#### [課題 1]
本文によると、秋山警視総監を乗せた車が通過する橋は、おそらくどこの何という橋ですか。
#### [課題 2]
本文の「暗い中にどっしりと浮かぶ建物は、いつもとはちょっと違った趣でいいですね。」から「ドクター(ヨセフ・オットーマン)たちの車も拝島橋を通り、秋山総監の車を追います。」に至るまでのすべてを、一字も変えずに再掲してください。

#### [本文]
事件現場となった博士の研究所を訪れた祝(大村文武)や松田警部(須藤健)は、そこで怪獣コング(山本麟一)に遭遇するのだったが…。
ロケ地
警視庁
おなじみの警視庁の建物の外観が映ります。
怪獣コング対策捜査本部が置かれている設定。
暗い中にどっしりと浮かぶ建物は、いつもとはちょっと違った趣でいいですね。
拝島橋
松田警部(須藤健)が「総監はいま八王子に出張されたばかりだ」と言うシーンの直後、秋山警視総監(松本克平)を乗せた車が通過する橋は、おそらく昭島市にある拝島橋。
ドクター(ヨセフ・オットーマン)たちの車も拝島橋を通り、秋山総監の車を追います。

#### [与えられたデータ]
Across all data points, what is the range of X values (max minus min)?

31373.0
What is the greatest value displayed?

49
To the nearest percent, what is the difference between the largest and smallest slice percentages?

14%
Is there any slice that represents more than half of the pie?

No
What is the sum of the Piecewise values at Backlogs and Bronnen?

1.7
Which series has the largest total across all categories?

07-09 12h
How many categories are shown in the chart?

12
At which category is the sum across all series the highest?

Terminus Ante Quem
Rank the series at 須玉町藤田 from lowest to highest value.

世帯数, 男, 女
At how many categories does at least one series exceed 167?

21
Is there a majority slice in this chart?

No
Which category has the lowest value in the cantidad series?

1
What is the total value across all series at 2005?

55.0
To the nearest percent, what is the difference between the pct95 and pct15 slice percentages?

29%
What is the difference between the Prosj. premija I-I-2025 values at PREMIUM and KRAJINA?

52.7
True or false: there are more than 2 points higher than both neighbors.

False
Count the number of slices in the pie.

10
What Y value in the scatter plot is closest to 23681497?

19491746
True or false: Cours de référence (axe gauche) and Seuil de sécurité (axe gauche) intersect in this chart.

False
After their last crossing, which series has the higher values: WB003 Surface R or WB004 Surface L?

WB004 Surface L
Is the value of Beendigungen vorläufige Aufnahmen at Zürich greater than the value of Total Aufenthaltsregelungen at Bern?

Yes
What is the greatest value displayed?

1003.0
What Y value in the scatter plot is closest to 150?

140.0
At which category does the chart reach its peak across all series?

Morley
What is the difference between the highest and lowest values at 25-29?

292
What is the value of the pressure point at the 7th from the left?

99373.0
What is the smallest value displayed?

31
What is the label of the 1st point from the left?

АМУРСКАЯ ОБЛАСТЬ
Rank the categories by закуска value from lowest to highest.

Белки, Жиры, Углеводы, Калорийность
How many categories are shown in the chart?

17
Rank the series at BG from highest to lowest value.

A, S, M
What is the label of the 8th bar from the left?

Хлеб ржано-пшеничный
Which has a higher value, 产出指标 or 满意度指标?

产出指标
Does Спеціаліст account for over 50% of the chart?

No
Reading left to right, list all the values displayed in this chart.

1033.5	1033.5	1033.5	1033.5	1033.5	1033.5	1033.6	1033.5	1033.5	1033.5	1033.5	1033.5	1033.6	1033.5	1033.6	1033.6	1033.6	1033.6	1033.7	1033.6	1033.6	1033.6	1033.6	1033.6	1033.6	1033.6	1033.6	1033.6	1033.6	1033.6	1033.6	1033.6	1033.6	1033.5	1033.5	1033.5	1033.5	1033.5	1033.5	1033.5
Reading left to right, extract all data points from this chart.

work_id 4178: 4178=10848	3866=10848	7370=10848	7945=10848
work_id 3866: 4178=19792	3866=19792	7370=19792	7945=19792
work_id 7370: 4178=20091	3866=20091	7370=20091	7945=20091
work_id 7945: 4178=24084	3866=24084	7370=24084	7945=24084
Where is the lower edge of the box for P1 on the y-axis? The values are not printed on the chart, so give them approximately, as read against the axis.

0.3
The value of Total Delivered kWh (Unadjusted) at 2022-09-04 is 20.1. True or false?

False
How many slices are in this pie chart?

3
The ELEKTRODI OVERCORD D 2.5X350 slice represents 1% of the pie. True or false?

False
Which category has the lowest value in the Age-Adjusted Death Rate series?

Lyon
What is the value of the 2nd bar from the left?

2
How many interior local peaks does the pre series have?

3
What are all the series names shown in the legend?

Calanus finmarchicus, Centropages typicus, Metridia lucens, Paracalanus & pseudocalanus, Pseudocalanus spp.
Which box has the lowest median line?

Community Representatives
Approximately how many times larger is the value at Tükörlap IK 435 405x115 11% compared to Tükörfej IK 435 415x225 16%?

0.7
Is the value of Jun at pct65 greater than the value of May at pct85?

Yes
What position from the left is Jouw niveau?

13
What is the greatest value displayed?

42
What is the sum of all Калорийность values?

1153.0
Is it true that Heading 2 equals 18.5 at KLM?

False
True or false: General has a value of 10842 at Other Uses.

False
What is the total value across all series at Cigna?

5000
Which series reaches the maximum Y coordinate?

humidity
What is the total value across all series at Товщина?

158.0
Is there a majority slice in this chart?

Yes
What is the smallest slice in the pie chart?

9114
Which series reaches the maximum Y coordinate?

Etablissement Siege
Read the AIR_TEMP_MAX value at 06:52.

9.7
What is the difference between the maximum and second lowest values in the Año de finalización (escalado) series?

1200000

#### [解答欄 1]
昭島市にある拝島橋です。

#### [解答欄 2]
暗い中にどっしりと浮かぶ建物は、いつもとはちょっと違った趣でいいですね。
拝島橋
松田警部(須藤健)が「総監はいま八王子に出張されたばかりだ」と言うシーンの直後、秋山警視総監(松本克平)を乗せた車が通過する橋は、おそらく昭島市にある拝島橋。
ドクター(ヨセフ・オットーマン)たちの車も拝島橋を通り、秋山総監の車を追います。